* Work order *
Print the lines of the listing below verbatim from its first line through the line bearing "Que ce soit". Any pictures are to be omitted.

* Given records *

##############################

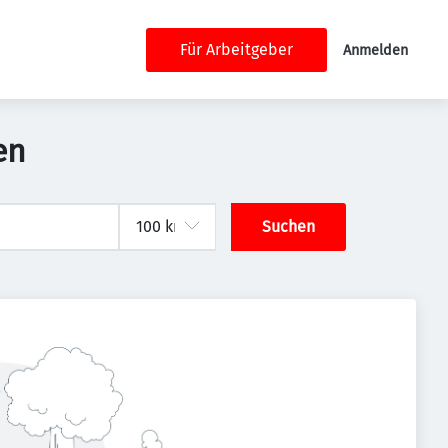
Für Arbeitgeber
Anmelden
en
Suchen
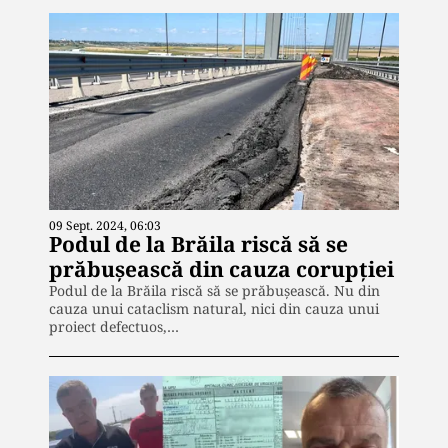
09 Sept. 2024, 06:03
Podul de la Brăila riscă să se
prăbușească din cauza corupției
Podul de la Brăila riscă să se prăbușească. Nu din
cauza unui cataclism natural, nici din cauza unui
proiect defectuos,…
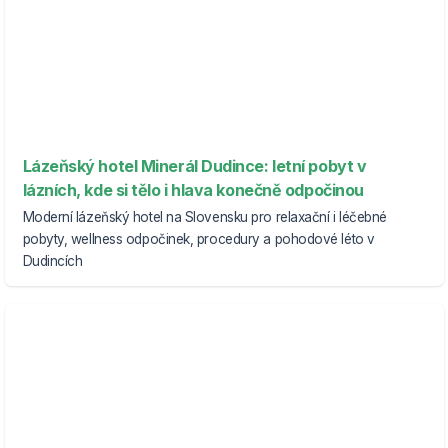
Lázeňský hotel Minerál Dudince: letní pobyt v
lázních, kde si tělo i hlava konečně odpočinou
Moderní lázeňský hotel na Slovensku pro relaxační i léčebné
pobyty, wellness odpočinek, procedury a pohodové léto v
Dudincích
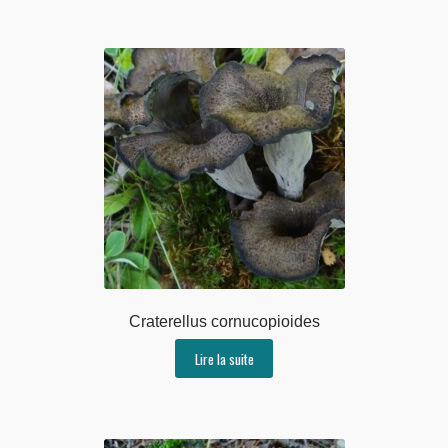
Craterellus cornucopioides
Lire la suite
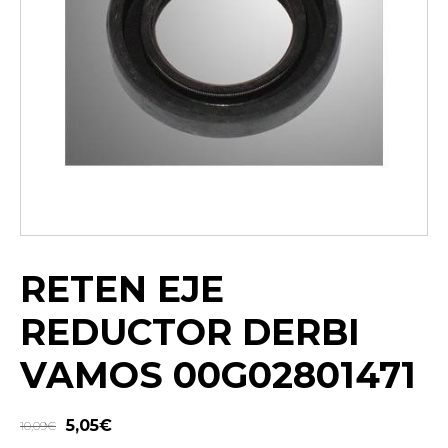
RETEN EJE
REDUCTOR DERBI
VAMOS 00G02801471
5,05
€
10,09
€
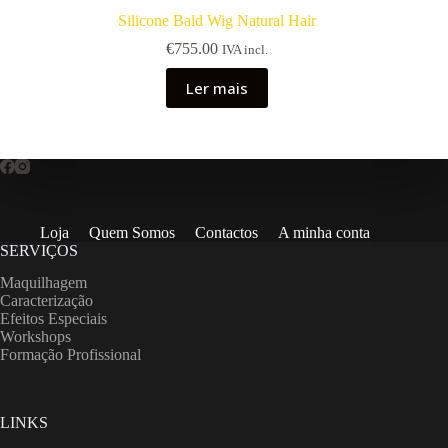
Silicone Bald Wig Natural Hair
€
755.00
IVA incl.
Ler mais
Loja
Quem Somos
Contactos
A minha conta
SERVIÇOS
Maquilhagem
Caracterização
Efeitos Especiais
Workshops
Formação Profissional
LINKS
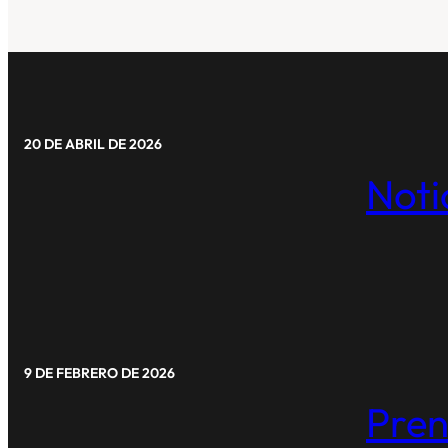
20 DE ABRIL DE 2026
Noti
9 DE FEBRERO DE 2026
Pren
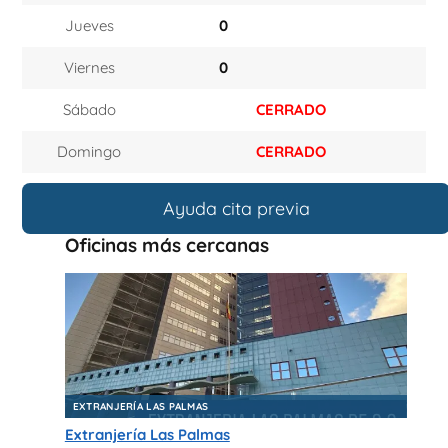
Jueves
0
Viernes
0
Sábado
CERRADO
Domingo
CERRADO
Ayuda cita previa
Oficinas más cercanas
EXTRANJERÍA LAS PALMAS
Extranjería Las Palmas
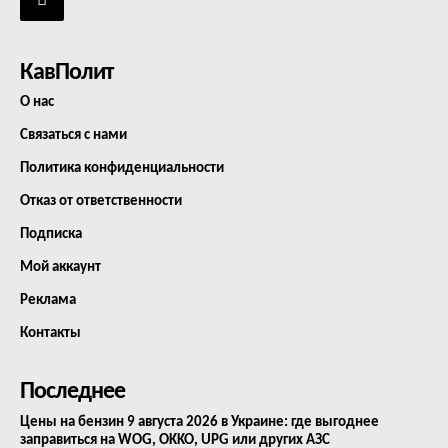
КавПолит
О нас
Связаться с нами
Политика конфиденциальности
Отказ от ответственности
Подписка
Мой аккаунт
Реклама
Контакты
Последнее
Цены на бензин 9 августа 2026 в Украине: где выгоднее
заправиться на WOG, OKKO, UPG или других АЗС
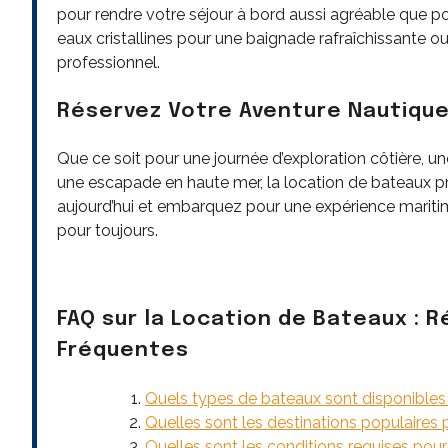
pour rendre votre séjour à bord aussi agréable que pos
eaux cristallines pour une baignade rafraîchissante o
professionnel.
Réservez Votre Aventure Nautiqu
Que ce soit pour une journée d’exploration côtière, un
une escapade en haute mer, la location de bateaux p
aujourd’hui et embarquez pour une expérience mariti
pour toujours.
FAQ sur la Location de Bateaux : 
Fréquentes
Quels types de bateaux sont disponibles 
Quelles sont les destinations populaires 
Quelles sont les conditions requises pou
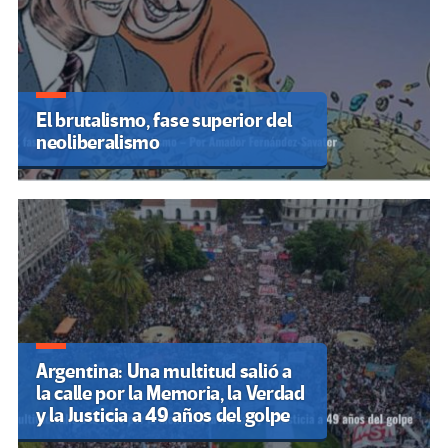
El brutalismo, fase superior del
neoliberalismo
Argentina: Una multitud salió a
la calle por la Memoria, la Verdad
y la Justicia a 49 años del golpe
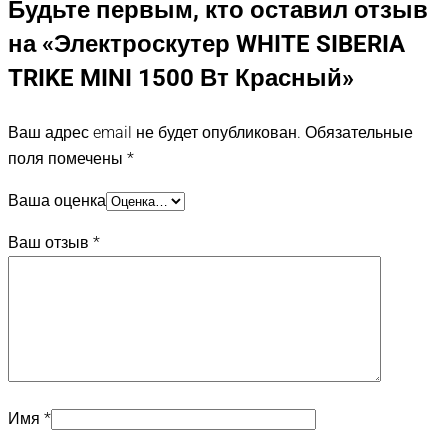
Будьте первым, кто оставил отзыв
на «Электроскутер WHITE SIBERIA
TRIKE MINI 1500 Вт Красный»
Ваш адрес email не будет опубликован.
Обязательные
поля помечены
*
Ваша оценка
Ваш отзыв
*
Имя
*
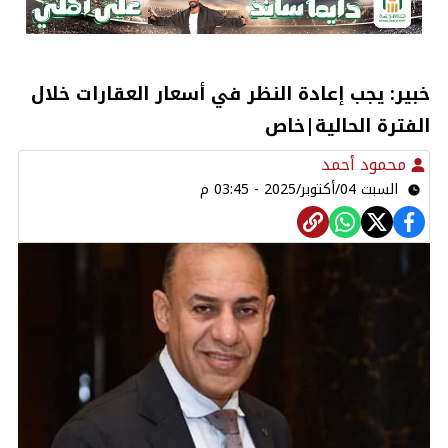
خبير: يجب إعادة النظر في أسعار العقارات خلال
الفترة الحالية|خاص
محمود أحمد
السبت 04/أكتوبر/2025 - 03:45 م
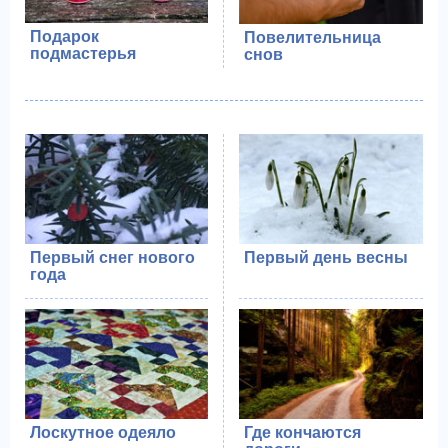
Подарок
Повелительница
подмастерья
снов
Первый снег нового
Первый день весны
года
Лоскутное одеяло
Где кончаются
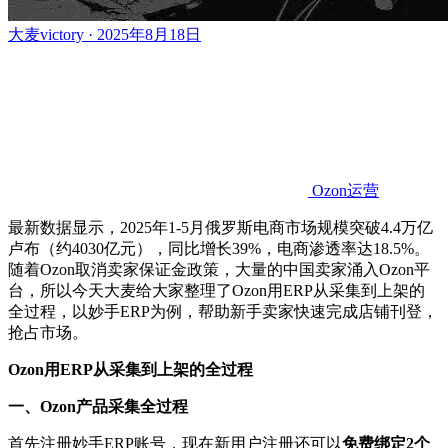
大麦victory · 2025年8月18日
Ozon运营
最新数据显示，
2025年1-5月俄罗斯电商市场规模突破4.4万亿
卢布（约4030亿元），同比增长39%，电商渗透率达18.5%。
随着Ozon取消卖家保证金政策，大量的中国卖家涌入Ozon平
台，所以今天大麦给大家整理了Ozon用ERP从采集到上架的
全过程，以妙手ERP为例，帮助新手卖家快速完成店铺刊登，
抢占市场。
Ozon用ERP从采集到上架的全过程
一、
Ozon产品采集全过程
首先注册妙手
ERP账号，现在新用户注册还可以
免费绑定2个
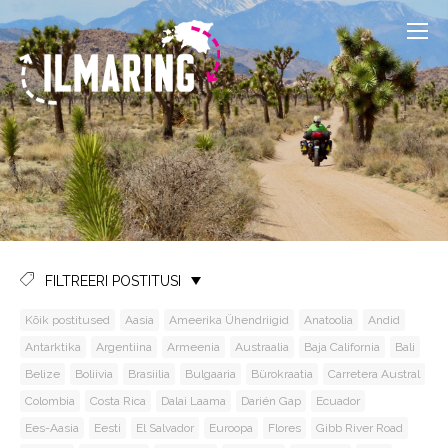
FILTREERI POSTITUSI
Kõik postitused
Aasia
Ameerika Ühendriigid
Anatoolia
Andid
Antarktika
Argentiina
Armeenia
Austraalia
Baja California
Bali
Belize
Boliivia
Brasiilia
Bulgaaria
Bürokraatia
Carretera Austral
Colombia
Costa Rica
Dalai Laama
Darién Gap
Ecuador
Ees-Aasia
Eesti
El Salvador
Euroopa
Flores
Gibb River Road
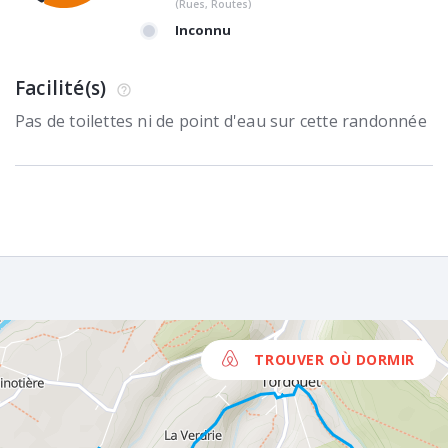
(Rues, Routes)
Inconnu
Facilité(s)
Pas de toilettes ni de point d'eau sur cette randonnée
TROUVER OÙ DORMIR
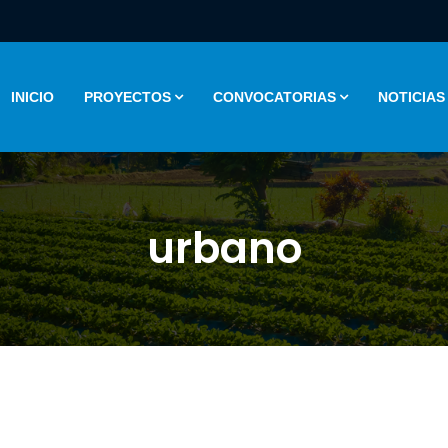
INICIO
PROYECTOS
CONVOCATORIAS
NOTICIAS
urbano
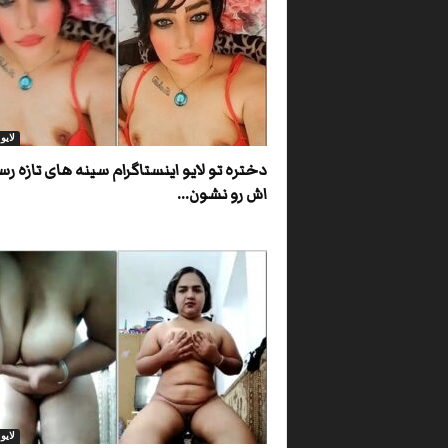
لای
دختره تو لایو اینستاگرام سینه های تازه ر
اش رو نشون...
لای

##############################

* Result below *
Für Arbeitgeber
Anmelden
en
Suchen
09 Sept. 2024, 06:03
Podul de la Brăila riscă să se
prăbușească din cauza corupției
Podul de la Brăila riscă să se prăbușească. Nu din
cauza unui cataclism natural, nici din cauza unui
proiect defectuos,…
Lázeňský hotel Minerál Dudince: letní pobyt v
lázních, kde si tělo i hlava konečně odpočinou
Moderní lázeňský hotel na Slovensku pro relaxační i léčebné
pobyty, wellness odpočinek, procedury a pohodové léto v
Dudincích
Craterellus cornucopioides
Lire la suite
RETEN EJE
REDUCTOR DERBI
VAMOS 00G02801471
5,05
€
10,09
€
Silicone Bald Wig Natural Hair
€
755.00
IVA incl.
Ler mais
Loja
Quem Somos
Contactos
A minha conta
SERVIÇOS
Maquilhagem
Caracterização
Efeitos Especiais
Workshops
Formação Profissional
LINKS
20 DE ABRIL DE 2026
Noti
9 DE FEBRERO DE 2026
Pren
Jueves
0
Viernes
0
Sábado
CERRADO
Domingo
CERRADO
Ayuda cita previa
Oficinas más cercanas
EXTRANJERÍA LAS PALMAS
Extranjería Las Palmas
КавПолит
О нас
Связаться с нами
Политика конфиденциальности
Отказ от ответственности
Подписка
Мой аккаунт
Реклама
Контакты
Последнее
Цены на бензин 9 августа 2026 в Украине: где выгоднее
заправиться на WOG, OKKO, UPG или других АЗС
pour rendre votre séjour à bord aussi agréable que pos
eaux cristallines pour une baignade rafraîchissante o
professionnel.
Réservez Votre Aventure Nautiqu
Que ce soit pour une journée d’exploration côtière, un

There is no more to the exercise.